1.9 KiB
🔀 #66 - CUDA non-contiguous RoPE
| Author | ikawrakow |
|---|---|
| State | ❌ Closed |
| Created | 2024-09-28 |
| Updated | 2024-09-28 |
Description
In this way we can avoid the Q, K, V copies being made after multiplication with the QKV tensor in, e.g., Phi-3.5-mini (see #65 for details). This results in a 6-7% speedup of PP-512(Phi-3.5-mini) on CUDA (RTX-4080). There is also a 2-3% gain on Metal (M2-Max GPU).

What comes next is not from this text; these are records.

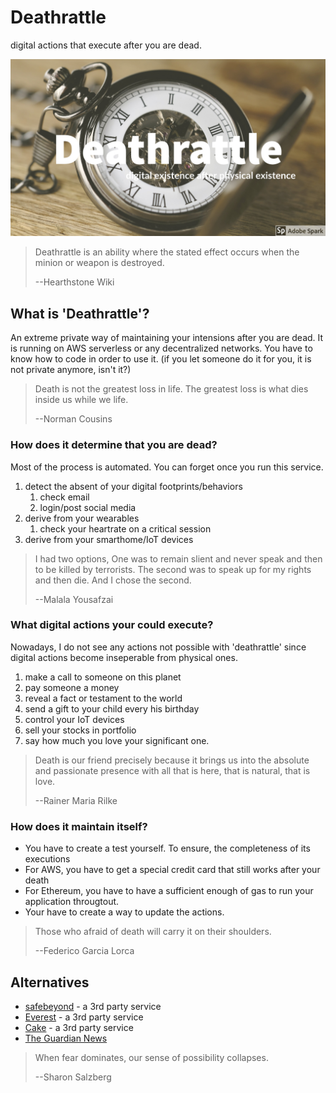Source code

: # Deathrattle
digital actions that execute after you are dead.


[![deathrattle cover](https://raw.githubusercontent.com/circleoncircles/deathrattle/master/docs/_static/Deathrattle_Github.jpg)](https://github.com/CircleOnCircles/deathrattle)

> Deathrattle is an ability where the stated effect occurs when the minion or weapon is destroyed.
>
> --Hearthstone Wiki

## What is 'Deathrattle'?
An extreme private way of maintaining your intensions after you are dead. It is running on AWS serverless or any decentralized networks. You have to know how to code in order to use it. (if you let someone do it for you, it is not private anymore, isn't it?)

> Death is not the greatest loss in life. The greatest loss is what dies inside us while we life.
> 
> --Norman Cousins

### How does it determine that you are dead?
Most of the process is automated. You can forget once you run this service.
1. detect the absent of your digital footprints/behaviors
    1. check email
    2. login/post social media
2. derive from your wearables
    1. check your heartrate on a critical session
3. derive from your smarthome/IoT devices

> I had two options, One was to remain slient and never speak and then to be killed by terrorists. The second was to speak up for my rights and then die. And I chose the second.
> 
> --Malala Yousafzai

### What digital actions your could execute?
Nowadays, I do not see any actions not possible with 'deathrattle' since digital actions become inseperable from physical ones.
1. make a call to someone on this planet
2. pay someone a money
3. reveal a fact or testament to the world
4. send a gift to your child every his birthday
5. control your IoT devices
6. sell your stocks in portfolio
7. say how much you love your significant one.

> Death is our friend precisely because it brings us into the absolute and passionate presence with all that is here, that is natural, that is love.
> 
> --Rainer Maria Rilke

### How does it maintain itself?
* You have to create a test yourself. To ensure, the completeness of its executions
* For AWS, you have to get a special credit card that still works after your death
* For Ethereum, you have to have a sufficient enough of gas to run your application througtout.
* Your have to create a way to update the actions.

> Those who afraid of death will carry it on their shoulders.
> 
> --Federico Garcia Lorca

## Alternatives
- [safebeyond](https://www.safebeyond.com/) - a 3rd party service
- [Everest](https://everestfuneral.com/) - a 3rd party service
- [Cake](https://www.joincake.com/) - a 3rd party service
- [The Guardian News](https://www.theguardian.com/technology/2016/mar/08/death-apps-everest-cake-safebeyond-everplans-afternote-funerals)

> When fear dominates, our sense of possibility collapses.
> 
> --Sharon Salzberg
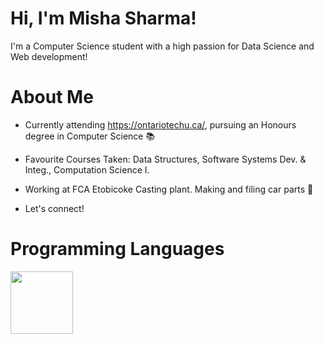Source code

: # Hi, I'm Misha Sharma! 
I'm a Computer Science student with a high passion for Data Science and Web development!

# About Me

- Currently attending https://ontariotechu.ca/, pursuing an Honours degree in Computer Science 📚

- Favourite Courses Taken: Data Structures, Software Systems Dev. & Integ., Computation Science I. 
  
- Working at FCA Etobicoke Casting plant. Making and filing car parts 🔨

- Let's connect! 

# Programming Languages

<img src="/Users/mishasharma/mishasharmaa/images/JavaLogo.jpg" width="100" height="100">

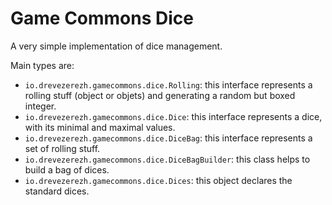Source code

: # Game Commons Dice

A very simple implementation of dice management.

Main types are:
* `io.drevezerezh.gamecommons.dice.Rolling`: this interface represents a rolling stuff (object or objets) and generating a random but boxed integer. 
* `io.drevezerezh.gamecommons.dice.Dice`: this interface represents a dice, with its minimal and maximal values.
* `io.drevezerezh.gamecommons.dice.DiceBag`: this interface represents a set of rolling stuff.
* `io.drevezerezh.gamecommons.dice.DiceBagBuilder`: this class helps to build a bag of dices.
* `io.drevezerezh.gamecommons.dice.Dices`: this object declares the standard dices.
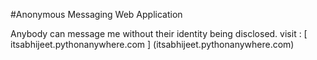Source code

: #Anonymous Messaging Web Application

Anybody can message me without their identity being disclosed.
visit :  [ itsabhijeet.pythonanywhere.com ] (itsabhijeet.pythonanywhere.com)

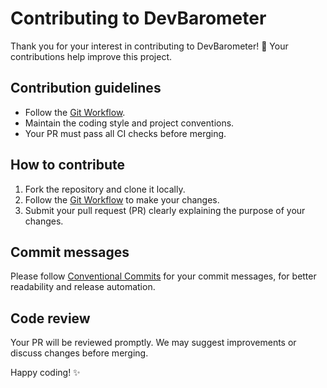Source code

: # Contributing to DevBarometer

Thank you for your interest in contributing to DevBarometer! 🎉
Your contributions help improve this project.

## Contribution guidelines

- Follow the [Git Workflow](docs/git_workflow.md).
- Maintain the coding style and project conventions.
- Your PR must pass all CI checks before merging.

## How to contribute

1. Fork the repository and clone it locally.
2. Follow the [Git Workflow](docs/git_workflow.md) to make your changes.
3. Submit your pull request (PR) clearly explaining the purpose of your changes.

## Commit messages

Please follow [Conventional Commits](https://www.conventionalcommits.org/en/v1.0.0/) for your commit messages, for better readability and release automation.

## Code review

Your PR will be reviewed promptly. We may suggest improvements or discuss changes before merging.

Happy coding! ✨

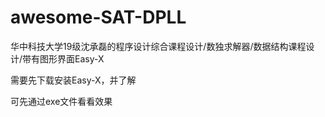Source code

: # awesome-SAT-DPLL
华中科技大学19级沈承磊的程序设计综合课程设计/数独求解器/数据结构课程设计/带有图形界面Easy-X  

需要先下载安装Easy-X，并了解  

可先通过exe文件看看效果
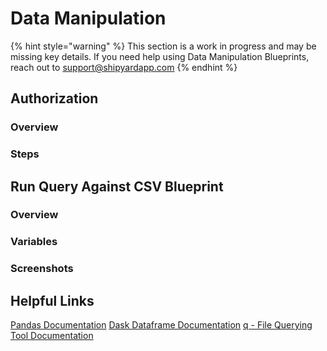 # Data Manipulation

{% hint style="warning" %}
This section is a work in progress and may be missing key details. If you need help using Data Manipulation Blueprints, reach out to support@shipyardapp.com
{% endhint %}

## Authorization

### Overview

### Steps

## Run Query Against CSV Blueprint

### Overview

### Variables

### Screenshots

## Helpful Links

[Pandas Documentation](https://pandas.pydata.org/docs/) [Dask Dataframe Documentation](https://docs.dask.org/en/latest/dataframe.html) [q - File Querying Tool Documentation](http://harelba.github.io/q/)

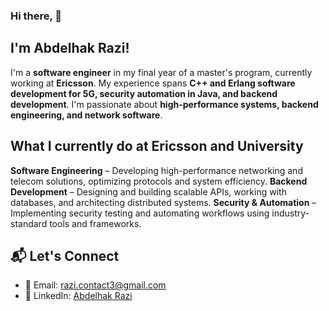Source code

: ### Hi there, 👋 
## I'm Abdelhak Razi!  
I'm a **software engineer** in my final year of a master's program, currently working at **Ericsson**. My experience spans **C++ and Erlang software development for 5G, security automation in Java, and backend development**. I'm passionate about **high-performance systems, backend engineering, and network software**.  

## What I currently do at Ericsson and University
**Software Engineering** – Developing high-performance networking and telecom solutions, optimizing protocols and system efficiency.
**Backend Development** – Designing and building scalable APIs, working with databases, and architecting distributed systems.
**Security & Automation** – Implementing security testing and automating workflows using industry-standard tools and frameworks.

## 📬 Let's Connect  

- 📧 Email: [razi.contact3@gmail.com](mailto:razi.contact3@gmail.com)  
- 💼 LinkedIn: [Abdelhak Razi](https://www.linkedin.com/in/abdelhak-razi/)  

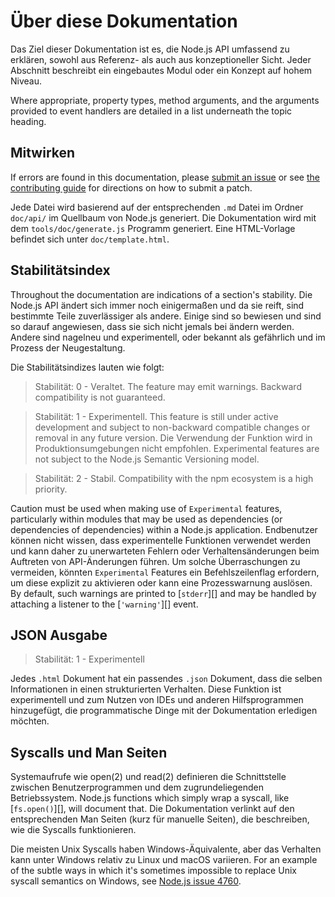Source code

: # Über diese Dokumentation

<!--introduced_in=v0.10.0-->

<!-- type=misc -->

Das Ziel dieser Dokumentation ist es, die Node.js API umfassend zu erklären, sowohl aus Referenz- als auch aus konzeptioneller Sicht. Jeder Abschnitt beschreibt ein eingebautes Modul oder ein Konzept auf hohem Niveau.

Where appropriate, property types, method arguments, and the arguments provided to event handlers are detailed in a list underneath the topic heading.

## Mitwirken

If errors are found in this documentation, please [submit an issue](https://github.com/nodejs/node/issues/new) or see [the contributing guide](https://github.com/nodejs/node/blob/master/CONTRIBUTING.md) for directions on how to submit a patch.

Jede Datei wird basierend auf der entsprechenden `.md` Datei im Ordner `doc/api/` im Quellbaum von Node.js generiert. Die Dokumentation wird mit dem `tools/doc/generate.js` Programm generiert. Eine HTML-Vorlage befindet sich unter `doc/template.html`.

## Stabilitätsindex

<!--type=misc-->

Throughout the documentation are indications of a section's stability. Die Node.js API ändert sich immer noch einigermaßen und da sie reift, sind bestimmte Teile zuverlässiger als andere. Einige sind so bewiesen und sind so darauf angewiesen, dass sie sich nicht jemals bei ändern werden. Andere sind nagelneu und experimentell, oder bekannt als gefährlich und im Prozess der Neugestaltung.

Die Stabilitätsindizes lauten wie folgt:

> Stabilität: 0 - Veraltet. The feature may emit warnings. Backward compatibility is not guaranteed.

<!-- separator -->

> Stabilität: 1 - Experimentell. This feature is still under active development and subject to non-backward compatible changes or removal in any future version. Die Verwendung der Funktion wird in Produktionsumgebungen nicht empfohlen. Experimental features are not subject to the Node.js Semantic Versioning model.

<!-- separator -->

> Stabilität: 2 - Stabil. Compatibility with the npm ecosystem is a high priority.

Caution must be used when making use of `Experimental` features, particularly within modules that may be used as dependencies (or dependencies of dependencies) within a Node.js application. Endbenutzer können nicht wissen, dass experimentelle Funktionen verwendet werden und kann daher zu unerwarteten Fehlern oder Verhaltensänderungen beim Auftreten von API-Änderungen führen. Um solche Überraschungen zu vermeiden, könnten `Experimental` Features ein Befehlszeilenflag erfordern, um diese explizit zu aktivieren oder kann eine Prozesswarnung auslösen. By default, such warnings are printed to [`stderr`][] and may be handled by attaching a listener to the [`'warning'`][] event.

## JSON Ausgabe

<!-- YAML
added: v0.6.12
-->

> Stabilität: 1 - Experimentell

Jedes `.html` Dokument hat ein passendes `.json` Dokument, dass die selben Informationen in einen strukturierten Verhalten. Diese Funktion ist experimentell und zum Nutzen von IDEs und anderen Hilfsprogrammen hinzugefügt, die programmatische Dinge mit der Dokumentation erledigen möchten.

## Syscalls und Man Seiten

Systemaufrufe wie open(2) und read(2) definieren die Schnittstelle zwischen Benutzerprogrammen und dem zugrundeliegenden Betriebssystem. Node.js functions which simply wrap a syscall, like [`fs.open()`][], will document that. Die Dokumentation verlinkt auf den entsprechenden Man Seiten (kurz für manuelle Seiten), die beschreiben, wie die Syscalls funktionieren.

Die meisten Unix Syscalls haben Windows-Äquivalente, aber das Verhalten kann unter Windows relativ zu Linux und macOS variieren. For an example of the subtle ways in which it's sometimes impossible to replace Unix syscall semantics on Windows, see [Node.js issue 4760](https://github.com/nodejs/node/issues/4760).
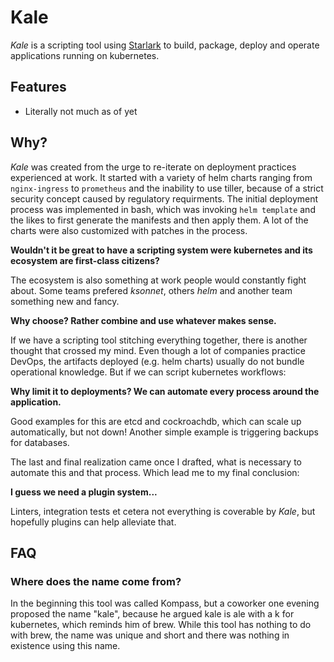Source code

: # Kale

_Kale_ is a scripting tool using [Starlark](https://github.com/google/starlark-go) to build, package, deploy and operate applications running on kubernetes.

## Features

* Literally not much as of yet

## Why?

_Kale_ was created from the urge to re-iterate on deployment practices experienced at work. 
It started with a variety of helm charts ranging from `nginx-ingress` to `prometheus` and the inability to use tiller, because of a strict security concept caused by regulatory requirments. The initial deployment process was implemented in bash, which was invoking `helm template` and the likes to first generate the manifests and then apply them. A lot of the charts were also customized with patches in the process.

__Wouldn't it be great to have a scripting system were kubernetes and its ecosystem are first-class citizens?__

The ecosystem is also something at work people would constantly fight about. Some teams prefered _ksonnet_, others _helm_ and another team something new and fancy.

__Why choose? Rather combine and use whatever makes sense.__

If we have a scripting tool stitching everything together, there is another thought that crossed my mind. Even though a lot of companies practice DevOps, the artifacts deployed (e.g. helm charts) usually do not bundle operational knowledge. But if we can script kubernetes workflows:

__Why limit it to deployments? We can automate every process around the application.__

Good examples for this are etcd and cockroachdb, which can scale up automatically, but not down! Another simple example is triggering backups for databases.

The last and final realization came once I drafted, what is necessary to automate this and that process. Which lead me to my final conclusion:

__I guess we need a plugin system...__

Linters, integration tests et cetera not everything is coverable by _Kale_, but hopefully plugins can help alleviate that.


## FAQ

### Where does the name come from?

In the beginning this tool was called Kompass, but a coworker one evening proposed the name "kale", because he argued kale is ale with a k for kubernetes, which reminds him of brew. While this tool has nothing to do with brew, the name was unique and short and there was nothing in existence using this name.
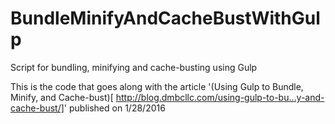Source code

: # BundleMinifyAndCacheBustWithGulp
Script for bundling, minifying and cache-busting using Gulp

This is the code that goes along with the article '(Using Gulp to Bundle, Minify, and Cache-bust)[ http://blog.dmbcllc.com/using-gulp-to-bu…y-and-cache-bust/]'
published on 1/28/2016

Here is the combined effect of this PR and PR #65 on CUDA (RTX-4080) and Metal (M2-Max 30-core GPU) for Phi-3.5-mini:
| model | backend | ngl | threads | test | t/s (llama.cpp) | t/s (this PR) | Speedup |
|---|---|---|---|---|---|---|---|
| phi3 3B F16 | Metal | 100 | 4 | pp512 | 1003.22 ± 1.31 | 1063.84 ± 0.63 | 1.060 |
| phi3 3B F16 | Metal | 100 | 4 | tg128 | 39.32 ± 0.07 | 41.70 ± 0.06 | 1.061 |
| phi3 3B F16 | CUDA | 100 | 1 | pp512 | 11280.47 ± 26.75 | 13770.42 ± 84.46 | 1.221 |
| phi3 3B F16 | CUDA | 100 | 1 | tg128 | 79.84 ± 0.03 | 81.50 ± 0.02 | 1.021 |
💬 Conversation
👤 ikawrakow commented the 2024-09-28 at 12:42:05:
So, I see that there are a lot of models that can potentially benefit from this PR as the pattern
qkv = ggml_mul_mat(...);
Q = ggml_cont(..., qkv, ...);
K = ggml_cont(..., qkv, ...);
V = ggml_cont(..., qkv, ...);
is quite common in llama.cpp. But replacing the copies that make Q, K and V contiguous with appropriate views requires testing (it is easy to screw things up), and I don't feel like fetching N models and trying at this point. So, for now, just Phi-3(.5) benefits.